“Five Questions With…” will be a monthly feature on our blog that profiles a member of the UVM history department. To request a profile of a particular history department professor or staff member, or to submit questions for consideration for particular professors, please email history@uvm.edu with the subject line “Five Questions.”
This month, we are chatting with Assistant Professor Sarah Osten. Professor Osten came to UVM last fall. Previously, she was a postdoctoral fellow and then a visiting assistant professor at Northwestern University in Evanston, IL. She earned her PhD from the University of Chicago in 2010. She is originally from the Boston area.
What made you want to become an historian?
I’ve always been really interested in history from the time I was very young, but it took me a while to decide to pursue history as a career. My original plan after college was to go to graduate school in law or political science, focusing on Latin America. But over time, I realized that the questions that most interested me about politics were almost always historical ones, and that historians had written most of my favorite books about Latin America. I also discovered that I love doing archival research.
Why Mexican history? What is your connection to Mexico?
I studied abroad in Puebla, Mexico as an undergraduate and I’ve been smitten and fascinated with Mexico from that point onward. Mexico is not my own country, but in many ways it has become a second home to me over the years. Aside from my personal connection to Mexico and my own passion for Mexican history, I think it’s really important for more people in the US to learn more about Mexico (and Latin America in general), and I hope that I can contribute to that in some small way with my teaching and research.
What’s the most exciting part of your current research, for you?
I am really lucky to be working with the personal papers of many of the Mexican politicians from the 1910s and 1920s that I study. What that means in practice is that I spend a lot of my time reading other people’s mail from almost a century ago. Mostly their letters are about politics during and after the Mexican Revolution, but in many cases, they also include details about their spouses, their kids, their friends. In one case, I even found out about a secret love affair. Most of that kind of personal detail won’t make it into the book I’m writing about Mexican politics in the 1920s, but these documents help me to understand who these people were and why they did some of the things they did.
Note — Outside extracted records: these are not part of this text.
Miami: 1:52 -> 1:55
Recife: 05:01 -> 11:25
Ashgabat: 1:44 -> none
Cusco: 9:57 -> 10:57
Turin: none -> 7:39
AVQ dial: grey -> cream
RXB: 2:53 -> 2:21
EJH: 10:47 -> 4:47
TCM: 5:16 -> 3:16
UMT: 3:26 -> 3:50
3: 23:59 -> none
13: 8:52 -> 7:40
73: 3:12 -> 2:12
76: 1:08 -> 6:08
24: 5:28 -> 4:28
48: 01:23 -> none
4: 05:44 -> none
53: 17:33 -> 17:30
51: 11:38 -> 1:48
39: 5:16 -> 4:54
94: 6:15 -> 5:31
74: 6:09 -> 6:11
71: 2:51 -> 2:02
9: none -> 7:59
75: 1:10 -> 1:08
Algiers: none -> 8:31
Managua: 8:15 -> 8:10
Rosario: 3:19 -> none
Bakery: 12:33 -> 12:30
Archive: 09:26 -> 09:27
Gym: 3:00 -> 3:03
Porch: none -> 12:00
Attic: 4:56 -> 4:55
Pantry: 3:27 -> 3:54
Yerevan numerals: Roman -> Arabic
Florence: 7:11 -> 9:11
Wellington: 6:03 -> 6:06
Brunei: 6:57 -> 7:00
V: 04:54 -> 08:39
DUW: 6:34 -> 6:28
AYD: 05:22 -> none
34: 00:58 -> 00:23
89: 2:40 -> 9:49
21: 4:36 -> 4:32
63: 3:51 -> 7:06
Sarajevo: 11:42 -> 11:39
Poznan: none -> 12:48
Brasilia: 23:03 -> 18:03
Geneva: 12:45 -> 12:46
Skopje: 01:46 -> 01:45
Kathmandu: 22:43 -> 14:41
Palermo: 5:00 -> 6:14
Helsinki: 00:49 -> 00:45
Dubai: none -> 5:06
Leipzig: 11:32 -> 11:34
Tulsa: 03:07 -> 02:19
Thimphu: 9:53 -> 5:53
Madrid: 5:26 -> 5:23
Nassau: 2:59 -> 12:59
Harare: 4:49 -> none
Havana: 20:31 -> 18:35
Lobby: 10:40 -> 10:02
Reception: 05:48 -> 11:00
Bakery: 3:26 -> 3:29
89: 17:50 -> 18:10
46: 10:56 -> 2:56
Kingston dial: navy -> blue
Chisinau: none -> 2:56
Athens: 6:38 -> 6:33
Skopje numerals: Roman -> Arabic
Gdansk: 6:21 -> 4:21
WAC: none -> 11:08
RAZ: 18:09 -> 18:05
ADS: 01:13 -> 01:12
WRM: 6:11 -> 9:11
More importantly for writing a political history of the period, I can also track these politicians’ relationships to each other over the years.
What’s your favorite thing about teaching history?
Latin American history is something that many of my students have never studied in any depth, or at all, before they first arrive in my classroom. I really enjoy introducing students to the history of the region, and helping them to connect the dots in terms of where Latin America fits (and doesn’t fit) in their understandings of global history and politics. I also really enjoy working with students who embark on their own research projects on Latin American topics. And I am always thrilled when students go on to travel or study abroad in Latin America after taking courses with me.
What are you up to when you’re not on campus?
Weather permitting, I try to take a run along the lakefront three or four times a week. I’ve also been spending a lot of time lately engaged in an epic battle against the weeds in my garden. So far, the weeds are winning.